▶ **YOUR INSTRUCTIONS**: Each of the records that follow needs an exact reproduction.

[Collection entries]
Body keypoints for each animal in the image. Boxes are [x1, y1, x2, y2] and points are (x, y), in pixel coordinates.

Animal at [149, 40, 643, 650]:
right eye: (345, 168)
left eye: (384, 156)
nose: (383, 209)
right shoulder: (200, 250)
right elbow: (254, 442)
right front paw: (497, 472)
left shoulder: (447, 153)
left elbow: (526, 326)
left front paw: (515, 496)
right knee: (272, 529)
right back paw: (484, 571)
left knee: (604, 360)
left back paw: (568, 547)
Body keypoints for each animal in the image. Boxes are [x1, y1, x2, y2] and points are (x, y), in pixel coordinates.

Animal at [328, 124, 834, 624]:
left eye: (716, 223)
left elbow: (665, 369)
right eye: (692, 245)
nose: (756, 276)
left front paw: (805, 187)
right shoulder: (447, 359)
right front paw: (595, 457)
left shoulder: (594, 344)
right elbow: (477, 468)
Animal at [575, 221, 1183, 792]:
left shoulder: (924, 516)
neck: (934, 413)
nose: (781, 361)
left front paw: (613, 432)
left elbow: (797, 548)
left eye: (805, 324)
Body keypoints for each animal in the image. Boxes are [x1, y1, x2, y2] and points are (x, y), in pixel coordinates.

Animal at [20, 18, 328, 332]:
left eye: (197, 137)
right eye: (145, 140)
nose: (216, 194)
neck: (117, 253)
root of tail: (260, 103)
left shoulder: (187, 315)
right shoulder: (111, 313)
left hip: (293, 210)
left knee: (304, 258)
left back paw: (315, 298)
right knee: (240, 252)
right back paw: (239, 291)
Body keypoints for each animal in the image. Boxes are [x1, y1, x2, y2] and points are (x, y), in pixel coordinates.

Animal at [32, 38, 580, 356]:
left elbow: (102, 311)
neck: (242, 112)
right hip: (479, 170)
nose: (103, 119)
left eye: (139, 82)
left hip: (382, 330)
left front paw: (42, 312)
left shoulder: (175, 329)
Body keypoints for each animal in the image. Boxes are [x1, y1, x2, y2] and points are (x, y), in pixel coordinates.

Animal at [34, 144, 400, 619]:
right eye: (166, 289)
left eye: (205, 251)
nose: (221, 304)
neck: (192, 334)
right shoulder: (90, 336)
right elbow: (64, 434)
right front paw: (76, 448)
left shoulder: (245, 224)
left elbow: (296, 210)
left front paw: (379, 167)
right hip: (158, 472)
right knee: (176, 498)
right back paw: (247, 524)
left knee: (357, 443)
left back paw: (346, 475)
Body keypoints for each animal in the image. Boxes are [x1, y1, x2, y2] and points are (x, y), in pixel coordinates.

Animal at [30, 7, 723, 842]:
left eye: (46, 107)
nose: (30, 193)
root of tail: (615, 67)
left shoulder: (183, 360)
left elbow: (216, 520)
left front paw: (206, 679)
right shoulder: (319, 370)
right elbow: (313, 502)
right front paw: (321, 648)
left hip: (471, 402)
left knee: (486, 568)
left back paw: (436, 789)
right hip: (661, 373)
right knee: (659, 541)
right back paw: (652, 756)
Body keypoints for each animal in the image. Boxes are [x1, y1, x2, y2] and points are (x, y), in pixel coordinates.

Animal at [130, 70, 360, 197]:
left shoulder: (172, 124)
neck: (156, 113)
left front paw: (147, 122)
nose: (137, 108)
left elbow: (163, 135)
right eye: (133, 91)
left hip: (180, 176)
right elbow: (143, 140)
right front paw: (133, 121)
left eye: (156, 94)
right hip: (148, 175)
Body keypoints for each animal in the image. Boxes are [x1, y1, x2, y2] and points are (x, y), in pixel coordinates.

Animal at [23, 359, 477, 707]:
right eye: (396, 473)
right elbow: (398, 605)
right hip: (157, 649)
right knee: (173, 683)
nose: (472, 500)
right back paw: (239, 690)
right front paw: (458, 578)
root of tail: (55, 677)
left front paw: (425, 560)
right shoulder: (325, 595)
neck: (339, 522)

▶ **TASK OUTPUT**:
Body keypoints for each animal in the image. Boxes are [x1, y1, x2, y2] and points are (x, y), in pixel coordinates.

Animal at [149, 40, 643, 650]:
right eye: (345, 168)
left eye: (384, 156)
nose: (383, 209)
right shoulder: (200, 250)
right elbow: (254, 442)
right front paw: (497, 472)
left shoulder: (447, 153)
left elbow: (526, 326)
left front paw: (515, 496)
right knee: (272, 529)
right back paw: (484, 571)
left knee: (604, 360)
left back paw: (568, 547)
Body keypoints for each animal in the image. Boxes are [x1, y1, x2, y2] and points are (x, y), in pixel coordinates.

Animal at [328, 124, 834, 624]:
left eye: (716, 223)
left elbow: (665, 369)
right eye: (692, 245)
nose: (756, 276)
left front paw: (805, 187)
right shoulder: (447, 359)
right front paw: (595, 457)
left shoulder: (594, 344)
right elbow: (477, 468)
Animal at [575, 221, 1183, 792]:
left shoulder: (924, 516)
neck: (934, 413)
nose: (781, 361)
left front paw: (613, 432)
left elbow: (797, 548)
left eye: (805, 324)
Body keypoints for each animal in the image. Boxes are [x1, y1, x2, y2] and points are (x, y), in pixel coordinates.

Animal at [20, 18, 328, 332]:
left eye: (197, 137)
right eye: (145, 140)
nose: (216, 194)
neck: (117, 253)
root of tail: (260, 103)
left shoulder: (187, 315)
right shoulder: (111, 313)
left hip: (293, 210)
left knee: (304, 258)
left back paw: (315, 298)
right knee: (240, 252)
right back paw: (239, 291)
Body keypoints for each animal in the image. Boxes are [x1, y1, x2, y2] and points are (x, y), in pixel coordinates.

Animal at [32, 38, 580, 356]:
left elbow: (102, 311)
neck: (242, 112)
right hip: (479, 170)
nose: (103, 119)
left eye: (139, 82)
left hip: (382, 330)
left front paw: (42, 312)
left shoulder: (175, 329)
Body keypoints for each animal in the image. Boxes are [x1, y1, x2, y2] and points are (x, y), in pixel coordinates.

Animal at [34, 144, 400, 619]:
right eye: (166, 289)
left eye: (205, 251)
nose: (221, 304)
neck: (192, 334)
right shoulder: (90, 336)
right elbow: (64, 434)
right front paw: (76, 448)
left shoulder: (245, 224)
left elbow: (296, 210)
left front paw: (379, 167)
right hip: (158, 472)
right knee: (176, 498)
right back paw: (247, 524)
left knee: (357, 443)
left back paw: (346, 475)
Body keypoints for each animal in the image. Boxes are [x1, y1, x2, y2] and points are (x, y), in pixel coordinates.

Animal at [30, 7, 723, 842]:
left eye: (46, 107)
nose: (30, 193)
root of tail: (615, 67)
left shoulder: (183, 360)
left elbow: (216, 520)
left front paw: (206, 679)
right shoulder: (319, 370)
right elbow: (313, 502)
right front paw: (321, 648)
left hip: (471, 402)
left knee: (486, 568)
left back paw: (436, 789)
right hip: (661, 373)
right knee: (659, 541)
right back paw: (652, 756)
Body keypoints for each animal in the image. Boxes are [x1, y1, x2, y2] and points are (x, y), in pixel coordinates.

Animal at [130, 70, 360, 197]:
left shoulder: (172, 124)
neck: (156, 113)
left front paw: (147, 122)
nose: (137, 108)
left elbow: (163, 135)
right eye: (133, 91)
left hip: (180, 176)
right elbow: (143, 140)
right front paw: (133, 121)
left eye: (156, 94)
right hip: (148, 175)
Body keypoints for each animal in the image. Boxes are [x1, y1, x2, y2] and points are (x, y), in pixel coordinates.

Animal at [23, 359, 477, 707]:
right eye: (396, 473)
right elbow: (398, 605)
right hip: (157, 649)
right knee: (173, 683)
nose: (472, 500)
right back paw: (239, 690)
right front paw: (458, 578)
root of tail: (55, 677)
left front paw: (425, 560)
right shoulder: (325, 595)
neck: (339, 522)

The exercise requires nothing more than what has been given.